--- BEGIN ---

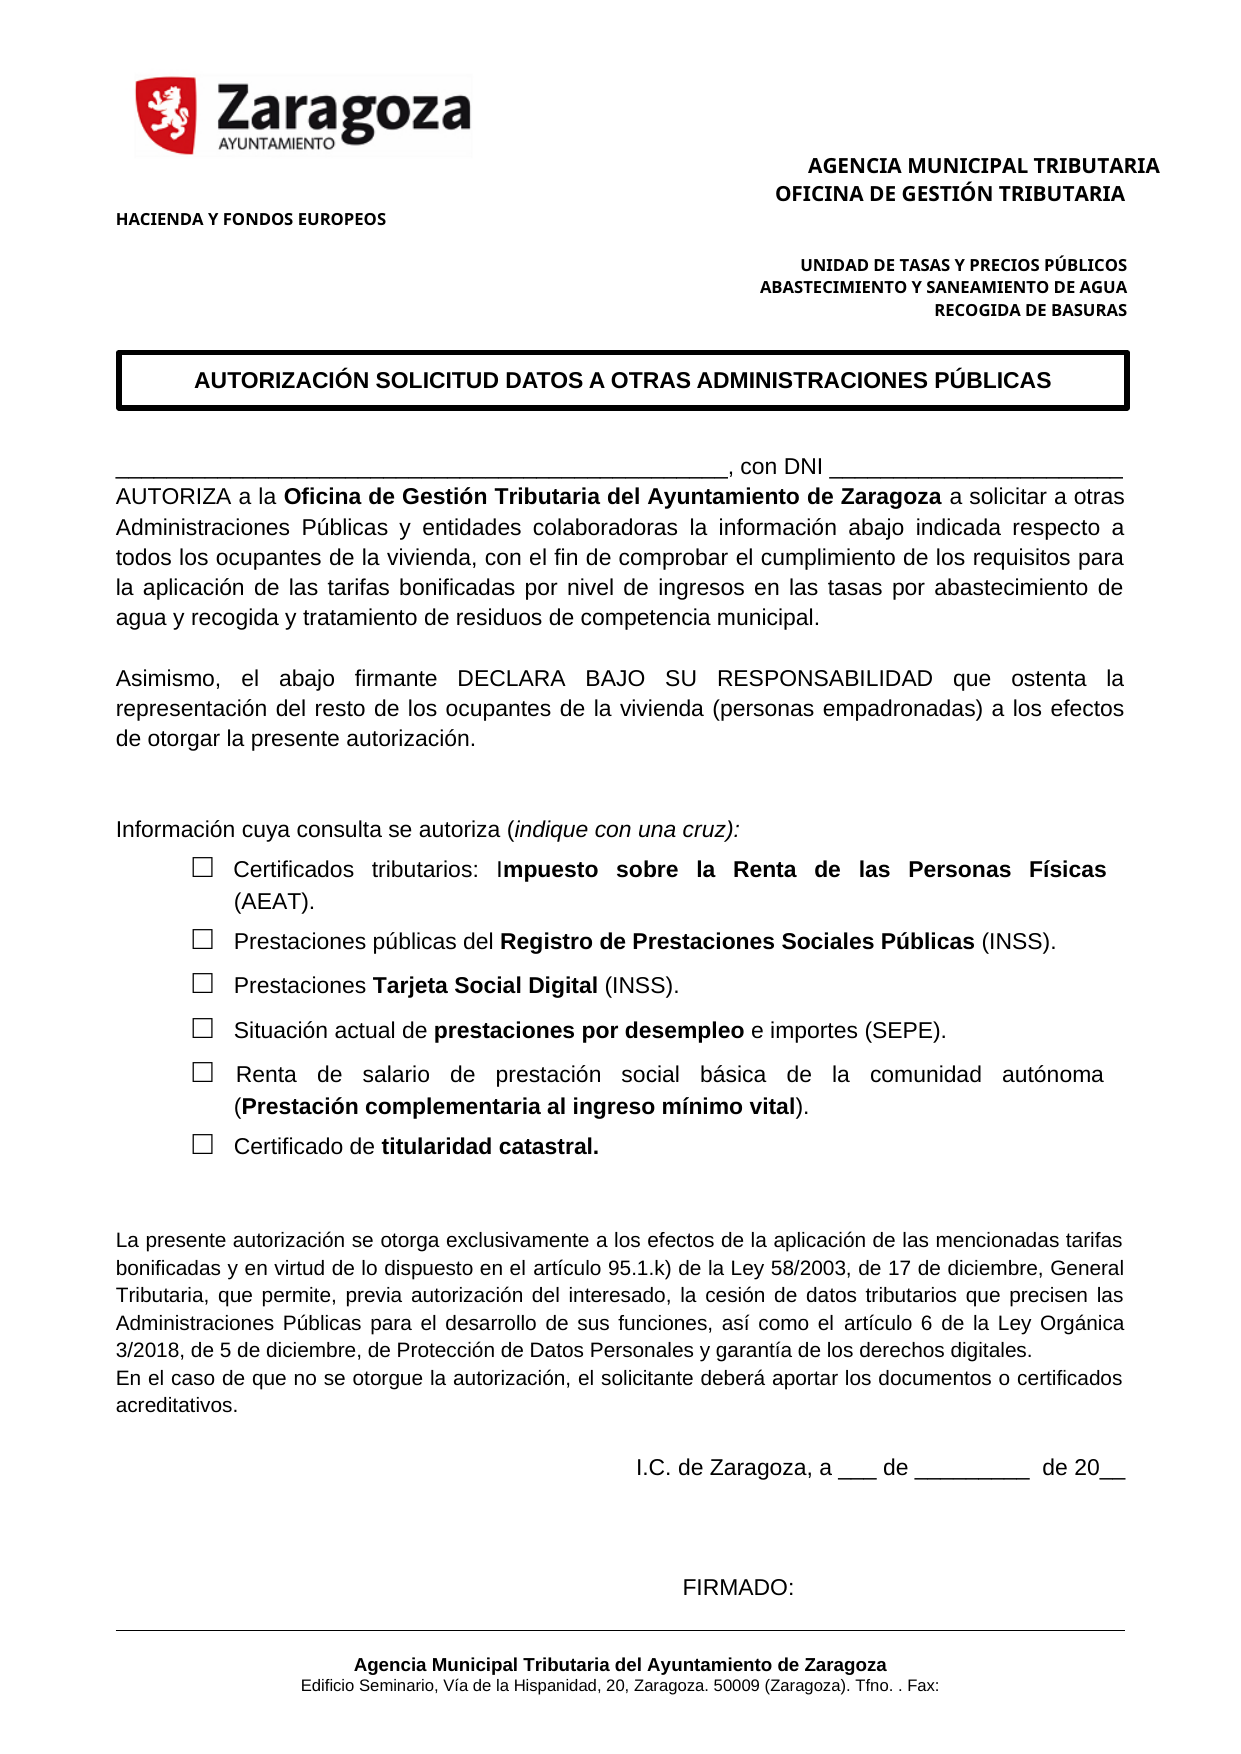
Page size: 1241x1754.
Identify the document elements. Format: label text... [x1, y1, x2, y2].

text □ Prestaciones públicas del Registro de Prestaciones Sociales Públicas (INSS). [192, 918, 1125, 957]
text La presente autorización se otorga exclusivamente a los efectos de la aplicación de las mencionadas tarifas bonificadas y en virtud de lo dispuesto en el artículo 95.1.k) de la Ley 58/2003, de 17 de diciembre, General Tributaria, que permite, previa autorización del interesado, la cesión de datos tributarios que precisen las Administraciones Públicas para el desarrollo de sus funciones, así como el artículo 6 de la Ley Orgánica 3/2018, de 5 de diciembre, de Protección de Datos Personales y garantía de los derechos digitales. [116, 1228, 1125, 1362]
text □ Situación actual de prestaciones por desempleo e importes (SEPE). [192, 1007, 1125, 1045]
text □ Prestaciones Tarjeta Social Digital (INSS). [192, 962, 1125, 1001]
text En el caso de que no se otorgue la autorización, el solicitante deberá aportar los documentos o certificados acreditativos. [116, 1366, 1125, 1417]
text Información cuya consulta se autoriza (indique con una cruz): [116, 816, 1125, 842]
text Asimismo, el abajo firmante DECLARA BAJO SU RESPONSABILIDAD que ostenta la representación del resto de los ocupantes de la vivienda (personas empadronadas) a los efectos de otorgar la presente autorización. [116, 664, 1125, 751]
text I.C. de Zaragoza, a ___ de _________ de 20__ [116, 1453, 1125, 1480]
picture [116, 59, 490, 173]
text □ Certificado de titularidad catastral. [192, 1123, 1125, 1162]
text AUTORIZA a la Oficina de Gestión Tributaria del Ayuntamiento de Zaragoza a solicitar a otras Administraciones Públicas y entidades colaboradoras la información abajo indicada respecto a todos los ocupantes de la vivienda, con el fin de comprobar el cumplimiento de los requisitos para la aplicación de las tarifas bonificadas por nivel de ingresos en las tasas por abastecimiento de agua y recogida y tratamiento de residuos de competencia municipal. [116, 483, 1125, 631]
text ________________________________________________, con DNI _______________________ [116, 453, 1125, 479]
text □ Certificados tributarios: Impuesto sobre la Renta de las Personas Físicas (AEAT). [192, 846, 1125, 914]
text □ Renta de salario de prestación social básica de la comunidad autónoma (Prestación complementaria al ingreso mínimo vital). [192, 1051, 1125, 1119]
text FIRMADO: [116, 1574, 794, 1601]
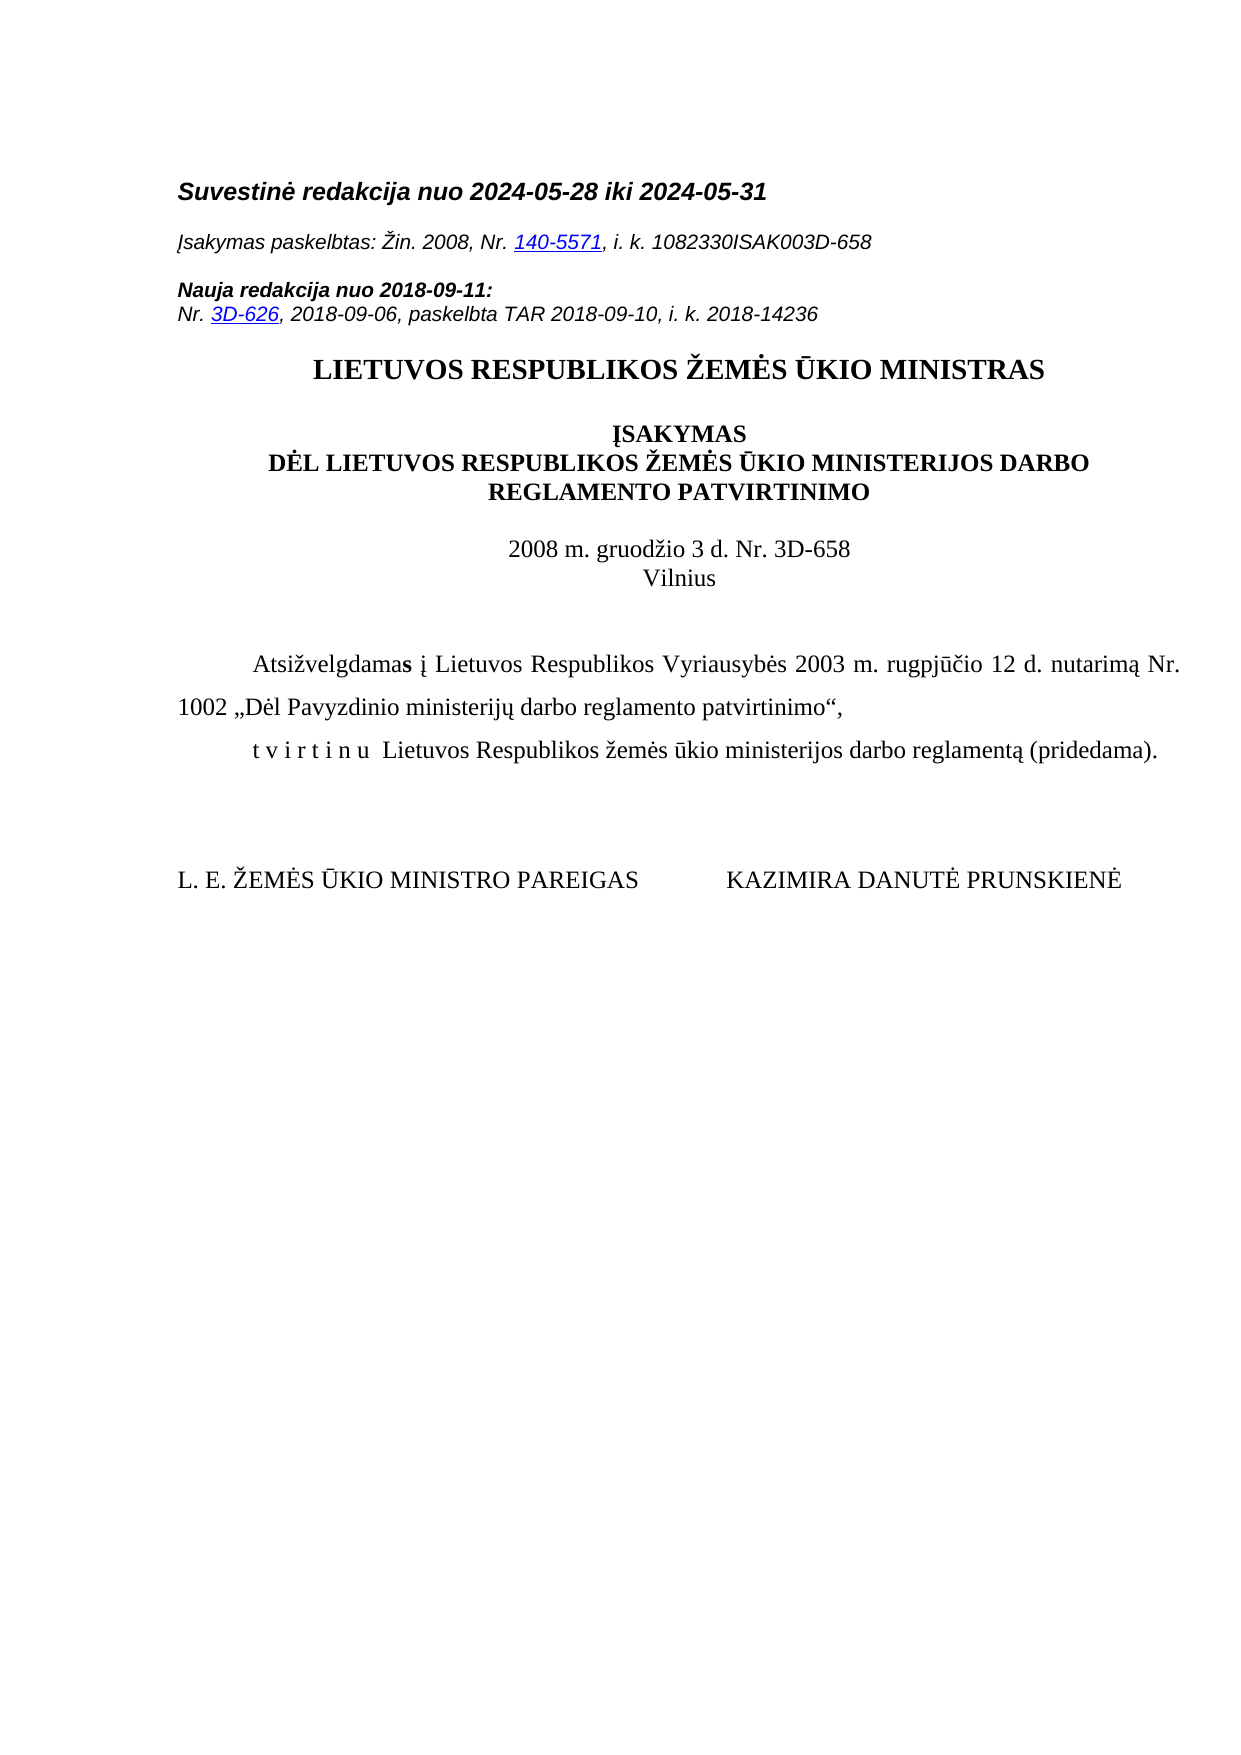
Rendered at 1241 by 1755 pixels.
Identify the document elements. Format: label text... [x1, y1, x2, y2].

--- END ---

Copy out, unchanged, every line of the data from the line containing "Rendered at 1241 by 1755 pixels." through the final line of the data, including both of those lines.

Rendered at 1241 by 1755 pixels.
Identify the document elements. Format: label text... [x1, y1, x2, y2].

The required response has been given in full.